> PROBLEM TO SOLVE
Transcribe the text of every record below word for word, leaving the pictures out.

> EXERCISE MATERIAL
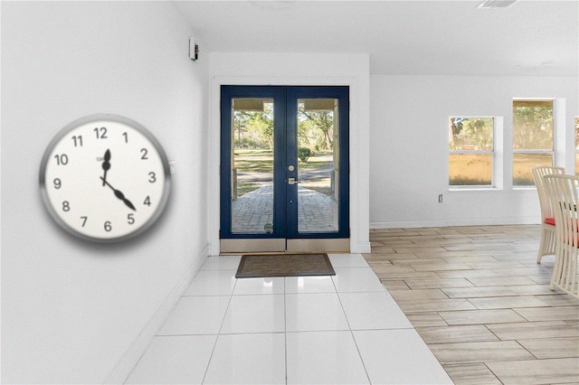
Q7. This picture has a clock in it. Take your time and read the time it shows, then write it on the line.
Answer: 12:23
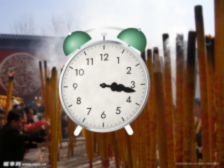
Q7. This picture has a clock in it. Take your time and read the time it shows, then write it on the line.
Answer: 3:17
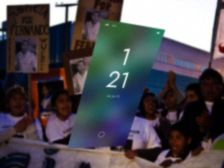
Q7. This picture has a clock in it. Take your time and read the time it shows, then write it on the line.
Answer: 1:21
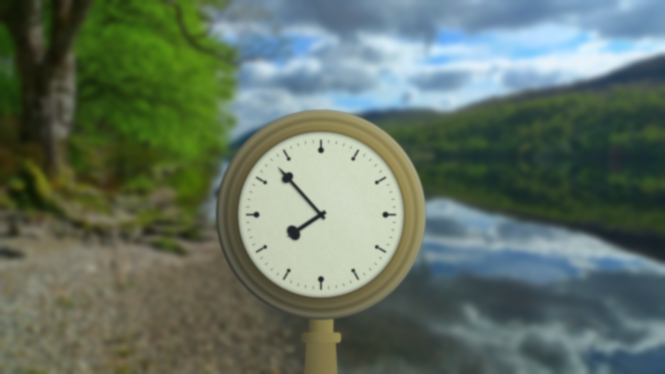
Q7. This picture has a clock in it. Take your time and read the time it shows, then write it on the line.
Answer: 7:53
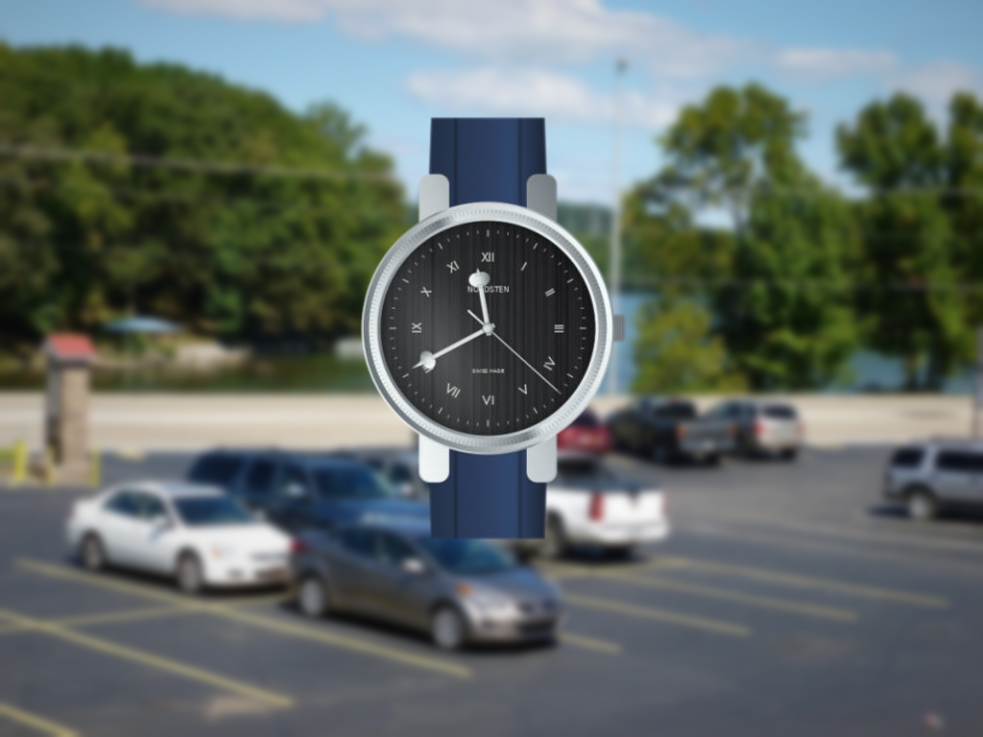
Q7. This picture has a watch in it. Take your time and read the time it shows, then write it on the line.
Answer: 11:40:22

> EXERCISE RESULT
Q7. This picture has a clock in it. Take your time and read the time it shows, then write it on the line.
Answer: 12:23
Q7. This picture has a clock in it. Take your time and read the time it shows, then write it on the line.
Answer: 3:17
Q7. This picture has a clock in it. Take your time and read the time it shows, then write it on the line.
Answer: 1:21
Q7. This picture has a clock in it. Take your time and read the time it shows, then write it on the line.
Answer: 7:53
Q7. This picture has a watch in it. Take your time and read the time it shows, then write it on the line.
Answer: 11:40:22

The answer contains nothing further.